The Appellant claimed that a lack of procedural fairness by the IT had deprived her of her right to a fair hearing due to:
1. The refusal of an adjournment after finding herself without legal representation the day before the hearing commenced; and
2. The tribunal’s failure to make reasonable adjustments in relation to her dyslexia.
The CA found that the overriding criteria for adjournment was that of procedural fairness not fairness in the sense of reasonableness. The CA held that:
“The principle espoused by this court is that in any review or appellate challenge to a first instance decision to refuse an adjournment application advance on whatever grounds, the test to be applied is whether this had the effect of unfairly depriving the litigant of a fair hearing. It is no answer, no objection in principle, to say, particularly in cases of asserted ill health, that this must almost invariably require the court or tribunal to adjourn the hearing. First because of a litigant’s fundamental right to a court, second every court will be jealous to guard against a misuse of process, and third the terms of the test are not absolute.”
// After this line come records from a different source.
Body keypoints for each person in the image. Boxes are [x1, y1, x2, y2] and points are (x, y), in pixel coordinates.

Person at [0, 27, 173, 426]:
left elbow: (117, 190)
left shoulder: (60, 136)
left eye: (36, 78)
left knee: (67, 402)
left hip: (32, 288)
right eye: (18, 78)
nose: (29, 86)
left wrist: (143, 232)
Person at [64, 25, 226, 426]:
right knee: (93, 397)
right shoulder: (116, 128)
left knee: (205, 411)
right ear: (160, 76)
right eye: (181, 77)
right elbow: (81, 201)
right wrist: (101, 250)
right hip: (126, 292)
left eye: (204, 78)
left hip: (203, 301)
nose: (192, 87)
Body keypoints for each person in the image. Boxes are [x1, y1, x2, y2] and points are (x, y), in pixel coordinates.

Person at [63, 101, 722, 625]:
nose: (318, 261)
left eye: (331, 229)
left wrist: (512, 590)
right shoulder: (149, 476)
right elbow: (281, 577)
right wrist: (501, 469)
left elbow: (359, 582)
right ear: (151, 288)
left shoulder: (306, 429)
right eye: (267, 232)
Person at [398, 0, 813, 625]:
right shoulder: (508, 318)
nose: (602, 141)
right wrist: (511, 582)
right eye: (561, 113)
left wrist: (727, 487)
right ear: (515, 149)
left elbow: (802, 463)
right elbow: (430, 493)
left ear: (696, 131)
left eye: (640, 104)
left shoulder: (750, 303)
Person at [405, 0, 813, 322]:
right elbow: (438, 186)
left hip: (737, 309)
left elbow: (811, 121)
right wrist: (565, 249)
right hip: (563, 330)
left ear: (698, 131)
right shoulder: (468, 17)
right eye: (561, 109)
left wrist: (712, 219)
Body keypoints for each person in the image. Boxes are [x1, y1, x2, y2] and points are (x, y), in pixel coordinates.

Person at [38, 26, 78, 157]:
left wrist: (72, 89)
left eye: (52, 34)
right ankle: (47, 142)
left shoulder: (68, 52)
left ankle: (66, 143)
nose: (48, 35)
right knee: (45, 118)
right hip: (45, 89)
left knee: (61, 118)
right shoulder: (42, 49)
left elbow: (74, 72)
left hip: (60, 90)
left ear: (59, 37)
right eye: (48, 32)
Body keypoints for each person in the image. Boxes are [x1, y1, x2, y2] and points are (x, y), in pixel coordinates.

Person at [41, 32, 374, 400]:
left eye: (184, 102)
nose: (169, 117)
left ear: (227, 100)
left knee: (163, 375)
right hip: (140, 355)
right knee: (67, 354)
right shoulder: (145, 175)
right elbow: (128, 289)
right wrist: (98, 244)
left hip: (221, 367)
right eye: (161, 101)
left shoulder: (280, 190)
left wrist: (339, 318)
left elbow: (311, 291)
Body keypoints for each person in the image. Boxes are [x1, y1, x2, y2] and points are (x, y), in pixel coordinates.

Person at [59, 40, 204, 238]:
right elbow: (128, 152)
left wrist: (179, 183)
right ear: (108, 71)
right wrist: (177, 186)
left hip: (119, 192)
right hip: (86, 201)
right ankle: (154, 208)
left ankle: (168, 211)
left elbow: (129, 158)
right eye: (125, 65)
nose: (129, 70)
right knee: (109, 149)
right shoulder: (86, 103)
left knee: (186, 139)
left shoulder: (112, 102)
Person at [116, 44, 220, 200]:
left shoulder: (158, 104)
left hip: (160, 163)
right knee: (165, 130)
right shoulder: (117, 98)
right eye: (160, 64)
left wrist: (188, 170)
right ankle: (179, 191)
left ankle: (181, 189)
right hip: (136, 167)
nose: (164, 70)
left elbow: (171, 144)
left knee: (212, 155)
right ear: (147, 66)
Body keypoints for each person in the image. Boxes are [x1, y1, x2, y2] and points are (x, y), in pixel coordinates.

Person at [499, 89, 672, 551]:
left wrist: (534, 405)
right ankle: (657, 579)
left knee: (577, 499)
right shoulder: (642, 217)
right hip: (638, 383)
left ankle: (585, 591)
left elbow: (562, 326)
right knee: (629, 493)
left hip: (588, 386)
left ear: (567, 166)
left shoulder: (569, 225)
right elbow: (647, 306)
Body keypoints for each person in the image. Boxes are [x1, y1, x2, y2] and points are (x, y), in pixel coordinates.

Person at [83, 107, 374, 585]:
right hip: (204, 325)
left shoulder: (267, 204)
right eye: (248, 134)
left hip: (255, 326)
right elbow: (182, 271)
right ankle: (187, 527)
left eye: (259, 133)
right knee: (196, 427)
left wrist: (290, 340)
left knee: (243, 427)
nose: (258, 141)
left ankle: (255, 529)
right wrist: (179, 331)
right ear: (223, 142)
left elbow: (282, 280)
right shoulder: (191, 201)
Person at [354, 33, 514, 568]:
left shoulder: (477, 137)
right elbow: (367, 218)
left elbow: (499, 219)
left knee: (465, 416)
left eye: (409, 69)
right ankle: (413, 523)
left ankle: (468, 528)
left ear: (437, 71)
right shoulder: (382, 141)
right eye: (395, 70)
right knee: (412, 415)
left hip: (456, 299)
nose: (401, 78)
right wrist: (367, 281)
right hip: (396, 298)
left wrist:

The CA held that the Appellant should have been granted an adjournment because: She was suddenly without legal representation and afflicted with dyslexia; in possession of expert evidence that showed she suffered from depression and anxiety, which had a huge impact on her; did not have the benefit of a ground rules hearing or reasonable adjustments; no facts had been agreed between the parties; and the Appellant was not familiar with that sphere of law, albeit that she was legally qualified.
The CA found that the Tribunal had failed to conduct the necessary ground rules hearing, made no determination of reasonable adjustments prior to, or at any stage in the hearing, didn’t engage with expert evidence, and did not make decisions with an open mind. It also found that any adjustments that were made were perfunctory and inadequate and were not specifically tailored to the Appellant. The IT also conducted cross-examination with no allowance for her disability.
The matter was returned to the tribunal for rehearing.